Et landsbyhus på Gørding Hede
A Village House on Gørding Heath
In 1949 an investigation was made on Gørding Heath in Northwest Jutland of a Celtic Iron-Age village. Of the seven houses which comprised the village and which lay in undisturbed heath land three were investigated and proved in all three cases to have been burnt down. One of these houses, the westernmost in the village, furnished interesting particulars of the method of construction. This article deals only with that house.
The interior disposition of the house was the usual one for this type, with cattle stalls in the east end and living quarters in the west. The walls consisted of thin poles which bore wattles with a plastering of clay (figs. 1, 2 and 3). A remarkable feature was that the walls appeared everywhere to have fallen inwards, into the house (fig. 1). The possibility that there had been an earth wall on the outside of the clay wall must be rejected as there would in that case have been more substantial evidence than the low undulations which were all that could be seen on the heath before the excavation commenced. Within the house, as usual in this type, remains of two rows of roof-bearing posts were found. More unusual, however, were traces of posts which were found outside the house. These post holes were very shallow, and it is likely that a number of them were not deep enough to be recognised as such. They appear to comprise a rectangular figure enclosing the house (fig. 2). At two points strips of gravel could be seen, running parallel with the walls but at no point stretching in to them (fig. 1).
The house has clearly had clay-plastered walls, and the roof has been carried by internal pillars. The problem remains of explaining the exterior post holes. A surrounding gallery is scarcely feasible as the post holes are too shallow for such a purpose. Nor is the theory probable that the holes are the marks left by inclined shoring beams supporting the roof, as at the eastern end the holes lie two meters from the wall. Moreover neither of these theories explain why the two strips of gravel keep a distance from the walls approximately that of the outer post holes. The third and most likely explanation is that illustrated in figs. 7-8. The roof has been continued down to the ground. This postulate agrees well with all the observed data. It explains the shallowness of the post holes (one of them, of which a section was taken, even sloped inwards. Cf. fig. 3 B); it explains why the distance of the row of holes from the gable-end is greater than that from the sides (fig. 7) ; it explains the distance of the gravel strips from the house wall; and finally it explains why the walls fell inwards into the house during the fire (fig. 9). The flimsy wall, apparently completely unsuitable for supporting the weight of a roof, is also perfectly explained under this theory.
The following details of the inner arrangement of the house may be listed: there must have been a transverse party wall separating the living room from the cattle stalls. The individual stalls can also be clearly seen, the partitions having been formed of planks set vertically (figs. 11-12). The floor of the individual stalls could be seen to have been worn down closest to the house walls, a phenomenon which must have been due to the cattle scraping with their forefeet. We can thus conclude that the cattle stood with their heads towards the outer walls.

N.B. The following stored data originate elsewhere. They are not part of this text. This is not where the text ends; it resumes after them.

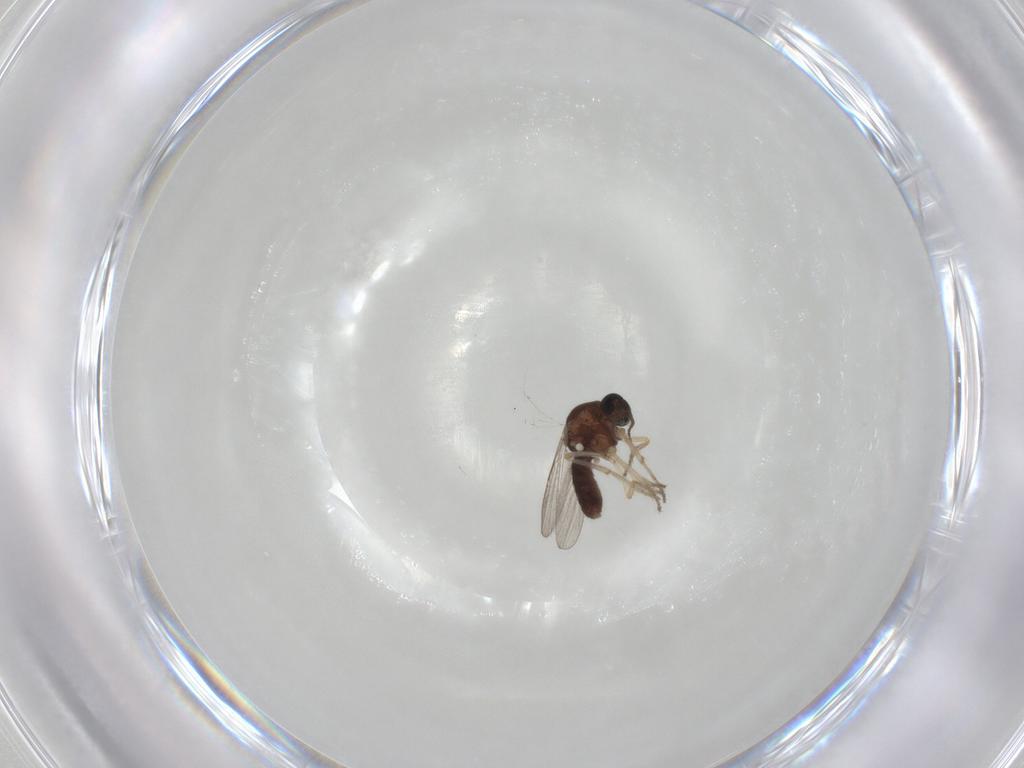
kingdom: Animalia
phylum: Arthropoda
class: Insecta
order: Diptera
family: Ceratopogonidae
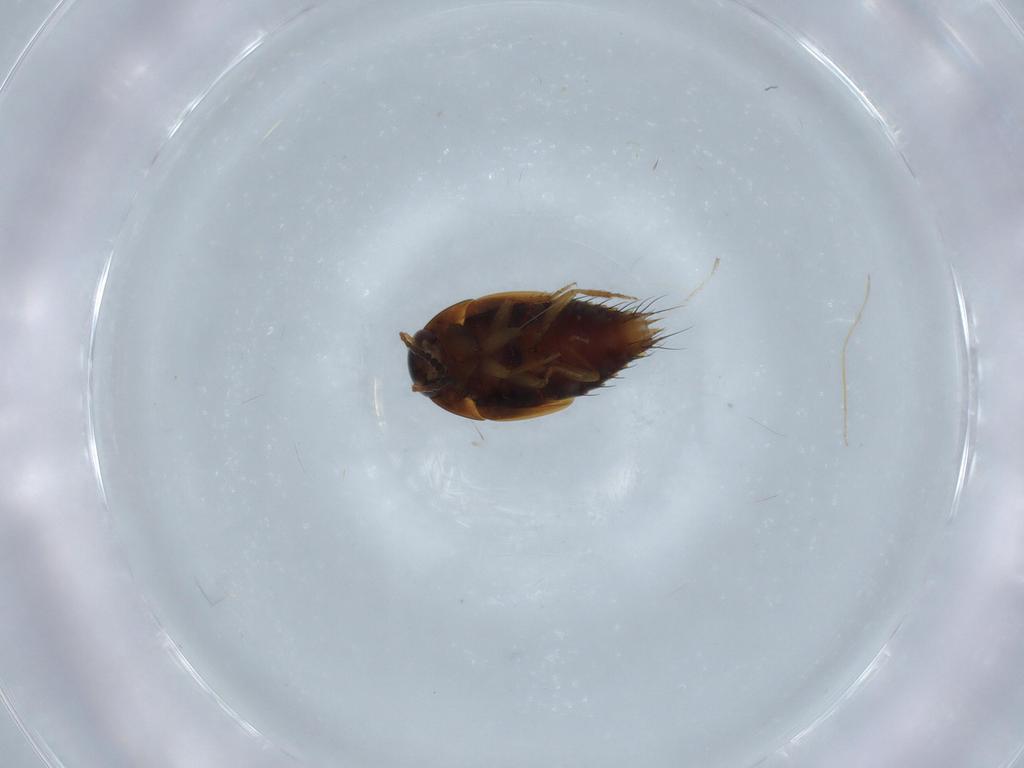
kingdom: Animalia
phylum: Arthropoda
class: Insecta
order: Coleoptera
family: Staphylinidae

Houses with roofs continuing all the way down to the ground, the so-called "spændhus", can be found to this day and it is just in West Jutland that they are fairly common. They are normally used as outhouses, though on rare occasions they can be seen employed as dwellings (fig. 13).
House-ruins with post holes outside the house itself are known sporadically both within Denmark and abroad. In some of these cases, however, it is almost certainly the case that the holes are traces or an outer gallery. A series of houses discovered in the marsh areas of Northwestern Germany and of Holland show many points in common with the Gørding house. Among these the likeness is particularly striking in the case of the houses on a settlement site in Einswarden (figs. 14-15). On a basis of the Gørding house it appears reasonable to conclude that the Einswarden houses have been "spændhuse".
Finally attention is directed to the fact that houses of the "spændhus" type can very easily be confused with houses with earth walls, as in both cases stone paving, gravel tracts and the like will appear at some distance from the inner room of the house. Moreover the normal claywalled house gives a similar picture on excavation when, as the custom was, it was surrounded in the winter months by a rampart of sods (fig. 16).
The typological predecessors of the Gørding house, the "spændhus" without walls and without interior postholes, occurs to this day and it is probable that this simple type of house was also in use during the Celtic Iron Age. Such houses, however, leave only slight traces and are very difficult to detect. It is possible that this provides the explanation of why houses from the Bronze Age are almost entirely unknown in Denmark.